UNICEF Nigeria  Representative, Cristian Munduate, had, earlier this year, said nearly 5.4 million under-five children in the North West and North East were suffering from acute malnutrition, with projections indicating an additional one million cases by April 2025.

The UNICEF representative had called on the Nigerian government to scale up nutrition interventions and promote child spacing initiatives to tackle the underlying challenge of rapid population growth.

In 2024, Médecins Sans Frontières (MSF) said its teams treated about 357,000 children suffering from malnutrition in the North.

“This is an increase of 35 per cent compared to the 265,500 children treated in 2023. Among those treated in 2024, 75,000 required inpatient care, while 282,000 received outpatient treatment. In 2024, the surge in malnutrition cases began as early as March, well before the usual peak season in July, and extended through November, a time when cases are typically expected to decline. This situation raises fears that the severity of malnutrition in 2025 could exceed that of previous years,” MSF said in a statement in March.
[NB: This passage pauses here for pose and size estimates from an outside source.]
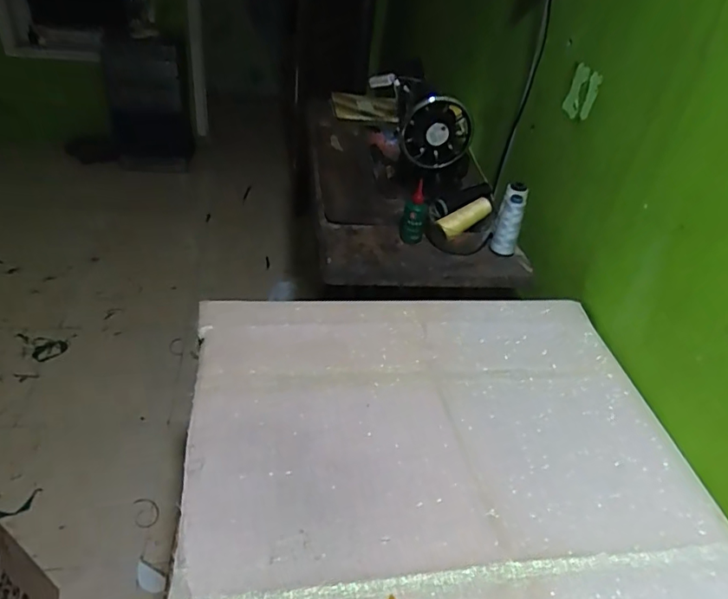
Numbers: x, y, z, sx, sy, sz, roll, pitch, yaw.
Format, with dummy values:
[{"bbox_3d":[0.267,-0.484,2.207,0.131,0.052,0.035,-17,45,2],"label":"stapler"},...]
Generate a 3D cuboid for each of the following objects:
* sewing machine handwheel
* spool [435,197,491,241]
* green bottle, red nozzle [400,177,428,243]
[{"bbox_3d":[0.139,-0.319,1.048,0.131,0.121,0.044,-4,39,-15],"label":"sewing machine handwheel"},{"bbox_3d":[0.189,-0.153,1.018,0.106,0.036,0.032,-31,45,-5],"label":"spool"},{"bbox_3d":[0.094,-0.158,1.015,0.036,0.120,0.030,-16,42,-26],"label":"green bottle, red nozzle"}]

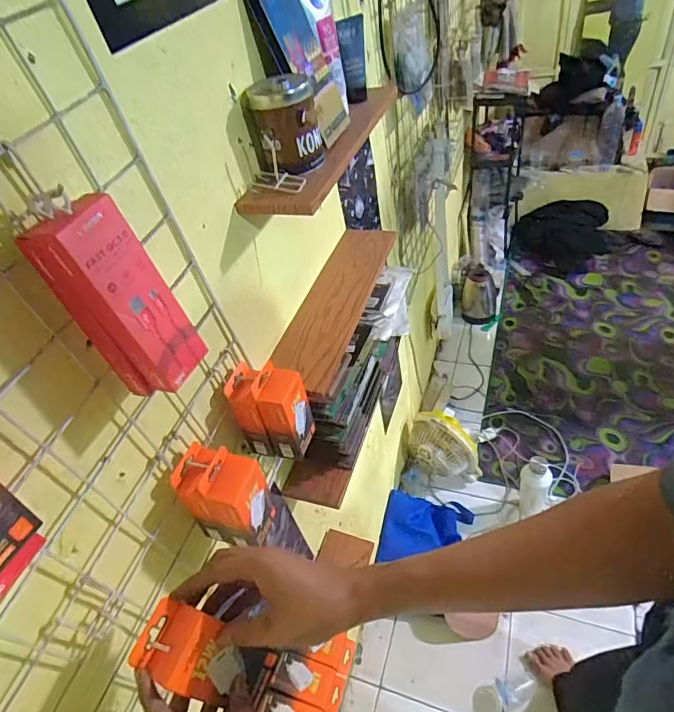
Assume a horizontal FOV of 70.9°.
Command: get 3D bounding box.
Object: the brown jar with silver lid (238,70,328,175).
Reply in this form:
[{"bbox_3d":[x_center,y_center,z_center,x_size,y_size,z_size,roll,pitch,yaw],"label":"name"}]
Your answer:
[{"bbox_3d":[-0.064,-0.284,0.579,0.086,0.095,0.083,-7,44,7],"label":"brown jar with silver lid"}]

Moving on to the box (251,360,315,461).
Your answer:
[{"bbox_3d":[-0.064,0.070,0.597,0.048,0.111,0.069,3,46,17],"label":"box"}]

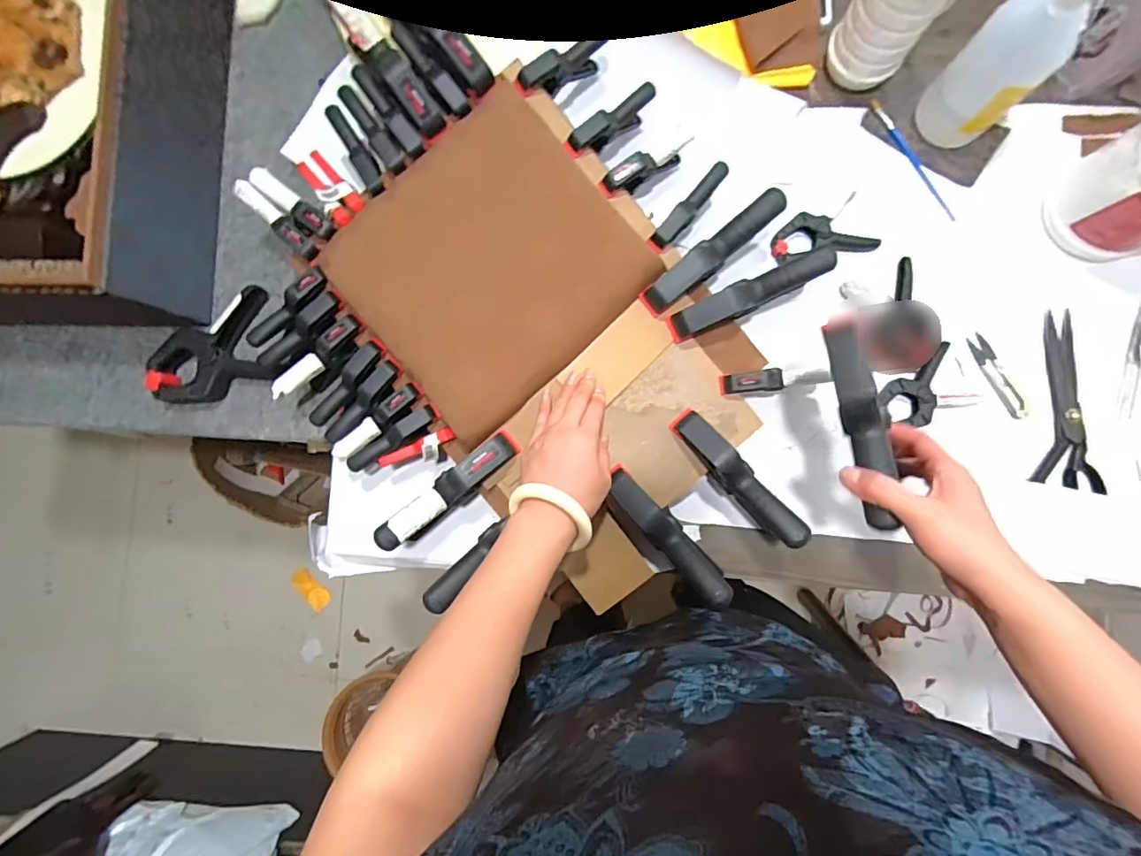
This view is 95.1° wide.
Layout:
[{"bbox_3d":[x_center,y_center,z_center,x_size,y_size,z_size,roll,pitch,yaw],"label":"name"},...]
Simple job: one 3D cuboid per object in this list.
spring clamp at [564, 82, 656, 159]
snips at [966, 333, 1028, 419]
[{"bbox_3d":[0.045,-0.332,0.578,0.124,0.063,0.030,-41,86,-19],"label":"spring clamp"},{"bbox_3d":[0.483,-0.058,0.589,0.020,0.007,0.102,-26,86,2],"label":"snips"}]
Its international president, Christos Christou, had said the numbers in 2022 and 2023 were already critically high, adding that between January to August 2024, MSF saw a 51 percent increase in admissions of children with severe malnutrition, compared to the same period the previous year.
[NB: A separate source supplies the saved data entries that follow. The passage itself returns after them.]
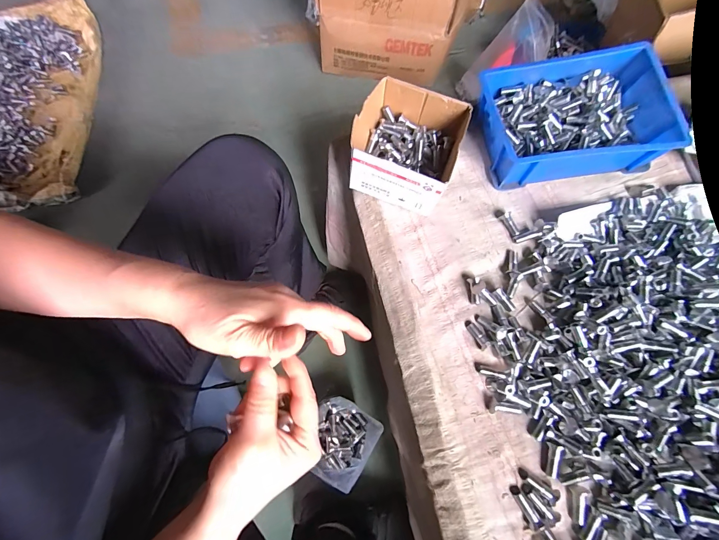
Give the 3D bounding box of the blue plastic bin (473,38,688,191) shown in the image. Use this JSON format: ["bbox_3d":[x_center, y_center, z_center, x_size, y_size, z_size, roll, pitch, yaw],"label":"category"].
[{"bbox_3d":[0.319,-0.225,0.500,0.250,0.093,0.175,-5,69,-4],"label":"blue plastic bin"}]

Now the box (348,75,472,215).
[{"bbox_3d":[0.066,-0.176,0.478,0.138,0.086,0.146,20,70,6],"label":"box"}]

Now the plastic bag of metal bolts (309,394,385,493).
[{"bbox_3d":[-0.034,0.297,0.573,0.112,0.039,0.124,29,71,9],"label":"plastic bag of metal bolts"}]

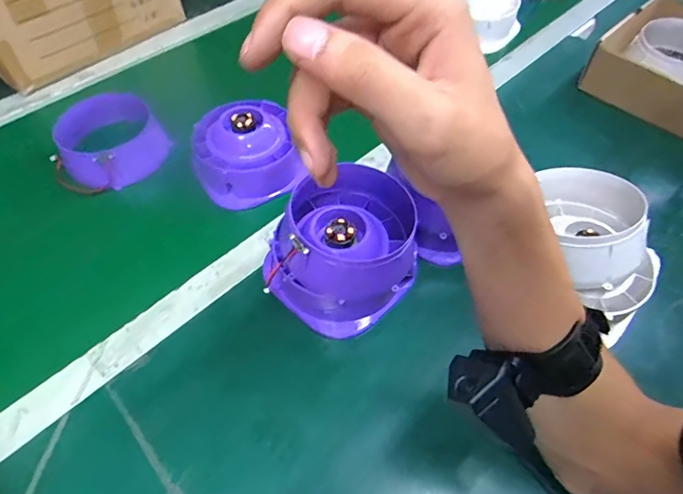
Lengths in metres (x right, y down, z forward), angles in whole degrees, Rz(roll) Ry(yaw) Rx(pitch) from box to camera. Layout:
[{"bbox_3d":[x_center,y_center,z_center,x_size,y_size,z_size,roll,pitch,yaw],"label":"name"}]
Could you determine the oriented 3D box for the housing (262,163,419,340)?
[{"bbox_3d":[0.000,0.003,0.422,0.130,0.121,0.113,-24,57,-16],"label":"housing"}]

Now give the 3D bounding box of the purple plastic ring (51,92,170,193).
[{"bbox_3d":[-0.285,-0.132,0.564,0.120,0.064,0.105,-33,60,-21],"label":"purple plastic ring"}]

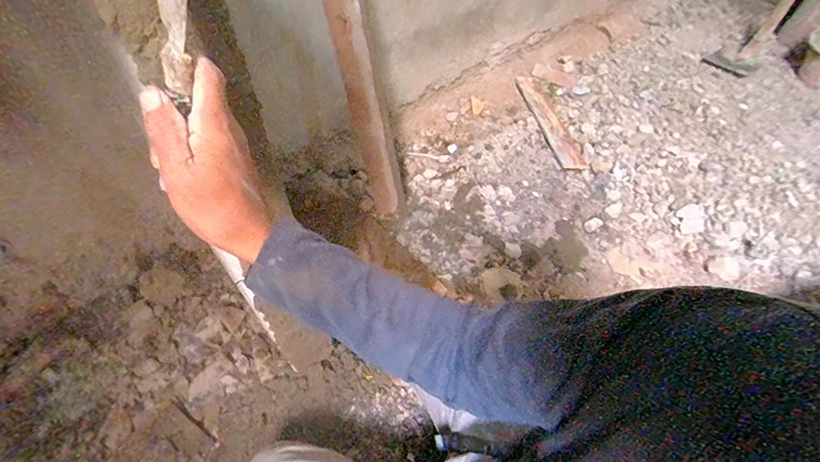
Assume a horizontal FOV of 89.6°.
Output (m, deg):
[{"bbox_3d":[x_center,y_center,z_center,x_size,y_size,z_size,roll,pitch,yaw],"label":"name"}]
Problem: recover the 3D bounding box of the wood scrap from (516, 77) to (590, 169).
[{"bbox_3d":[0.491,-0.401,1.459,0.097,0.012,0.483,-5,54,-8],"label":"wood scrap"}]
He said MSF also treated 52,725 children with severe malnutrition, a life-threatening condition across North in the first eight months of last year.

Speaking after his visit to MSF treatment centres in Maiduguri, Borno State, he said: “Unvaccinated children are particularly vulnerable to vaccine-preventable diseases, which elevate the risk of acute malnutrition.
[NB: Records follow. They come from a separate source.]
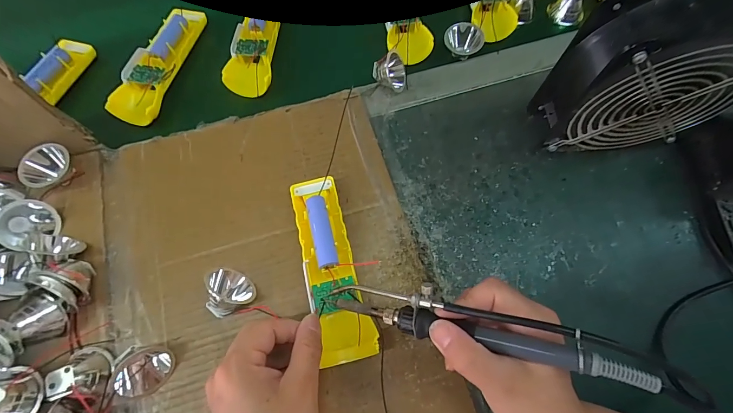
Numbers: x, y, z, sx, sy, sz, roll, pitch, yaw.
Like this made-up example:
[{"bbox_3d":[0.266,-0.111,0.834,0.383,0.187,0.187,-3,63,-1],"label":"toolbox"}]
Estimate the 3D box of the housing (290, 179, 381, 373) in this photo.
[{"bbox_3d":[-0.031,0.049,0.302,0.044,0.019,0.157,-13,71,-8],"label":"housing"}]

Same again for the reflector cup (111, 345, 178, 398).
[{"bbox_3d":[-0.172,0.128,0.274,0.033,0.029,0.035,1,62,-1],"label":"reflector cup"}]

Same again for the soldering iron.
[{"bbox_3d":[0.075,0.078,0.226,0.216,0.028,0.028,6,61,23],"label":"soldering iron"}]

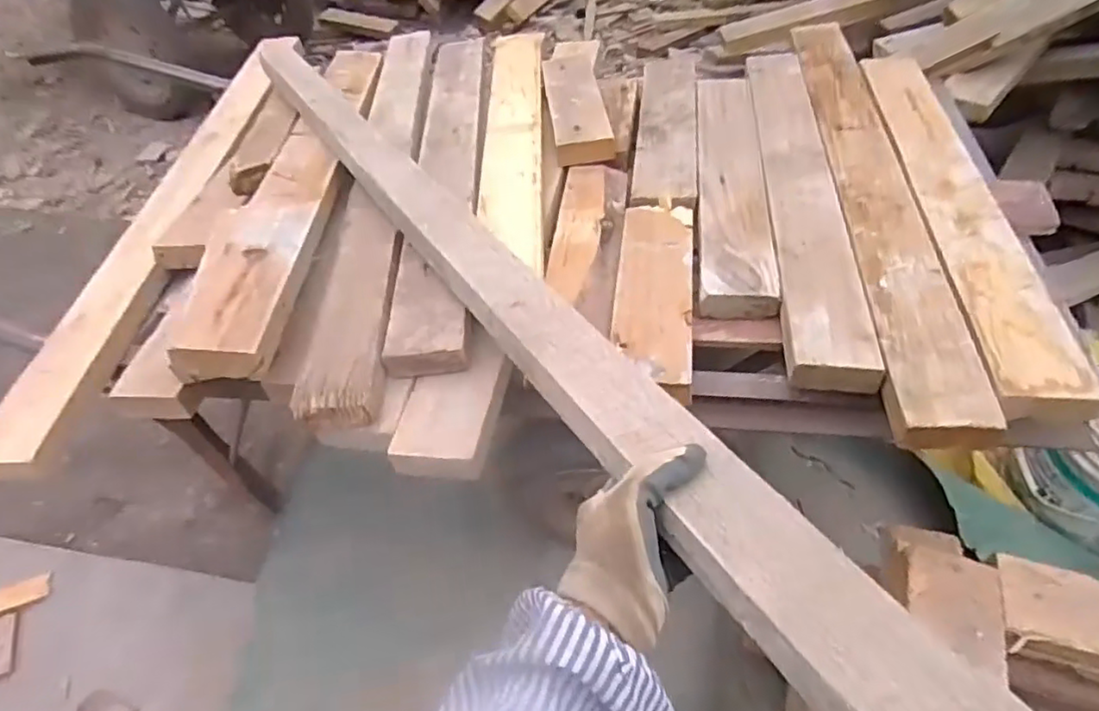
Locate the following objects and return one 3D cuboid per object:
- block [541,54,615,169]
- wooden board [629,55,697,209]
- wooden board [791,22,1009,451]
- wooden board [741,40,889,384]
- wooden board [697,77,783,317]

In May this year, the Head of the United Nations Office for the Coordination of Humanitarian Affairs in Nigeria, (UN-OCHA), Trond Jensen, was reported to have said the number of severely acutely malnourished children in Borno, Adamawa and Yobe states had doubled from 500,000 last year to 1,000,000 this year.

He said this was as a result of to the United States’ funding cut which decreased the capacity of the apex humanitarian agency to address the situation.

He said the UN’s capacity to deal with malnutrition in the Borno, Adamawa and Yobe States had halved due to the funding cut.

Jensen spoke during a meeting with Yobe State Governor Mai Mala Buni to discuss the funding challenges and the way forward.

He had stated: “We are facing a profound crisis; 60 percent of the funding that was provided for humanitarian purpose here in Nigeria came from the US and that unfortunately is now history.

“What we have also seen is that many of our other supporters such as the UK have reduced their support by 40 per cent, Netherlands 50 per cent, same with the Germans.

“That underlines the need for government, the international community and local partners and civil society organisations, (CSOs) to work ever closer to resolve some of these issues.”

FG’s recent comment on malnutrition

Two weeks ago, Vice President Kashim Shettima said malnutrition had deprived 40 per cent of Nigerian children under five their full physical and cognitive potential.

He had also promised that the government would tackle it.

The statement followed the inauguration, last month, of a nutrition board, which the vice president described as a “war room to battle malnutrition in every corner of the country”.

But beyond the rallying call, the question is how fast and how far it can act to halt and reverse the staggering levels of under nutrition amid the sweeping and sudden cuts to funding that much of the region relied on for years.